Growing up at Lake Vyrnwy Hotel, I saw at first-hand the sheer hard work involved in running a family hotel business with long working days and few holidays. I have huge respect for the many people in Clwyd South who run such businesses and provide a wonderful holiday for the many visitors in our beautiful area with its World Heritage status.
I have always felt that it is important to put something back into my local community and, in addition to supporting the music charities mentioned earlier, I play the organ once a month in my local church and have been Chairman of our County Youth Orchestra and Band. I am also Chairman of the Welsh Historic Gardens Trust which works hard to champion our public parks and gardens and protect them from neglect and bad planning decisions. The Trust has a thriving branch in Clwyd and nine others across Wales and publishes two newsletters a year featuring projects across Wales including recently the community orchard of native Welsh apples and pears at the Brymbo Heritage Centre.
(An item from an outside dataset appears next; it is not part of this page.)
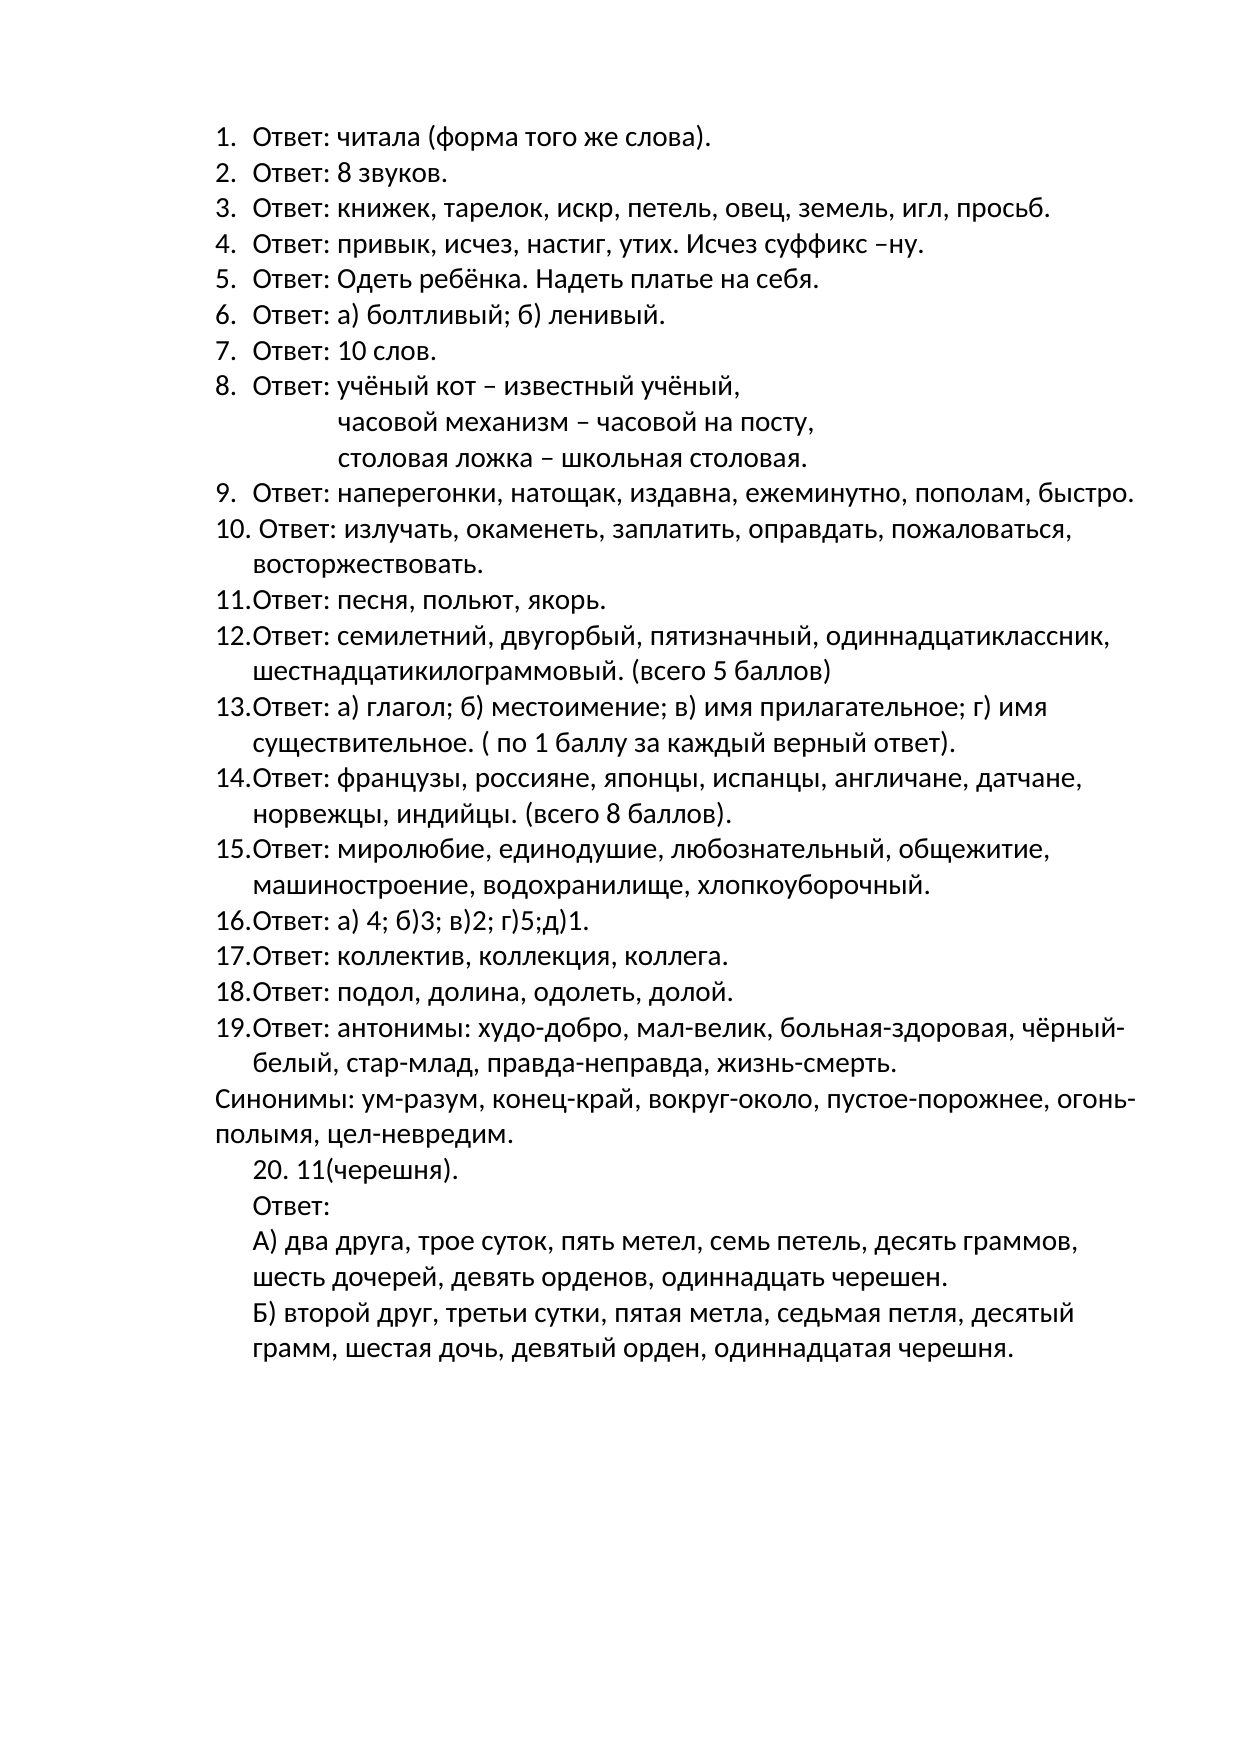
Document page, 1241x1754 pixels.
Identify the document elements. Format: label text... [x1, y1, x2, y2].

Q5 What is the biggest differentiator between yourself and your fellow candidates?
When standing for election, whether at a local or national level, I have always shown respect and courtesy to my fellow candidates as I believe that we need to work together to achieve the best for our communities even if we have disagreements on policy. Different candidates bring different strengths and experience to politics in Clwyd South and elsewhere and we should celebrate that and harness it for the good of our community. If I was elected as MP, I would want to represent everyone in the constituency regardless of which political party they had voted for and make sure that their voices were heard and their problems were addressed.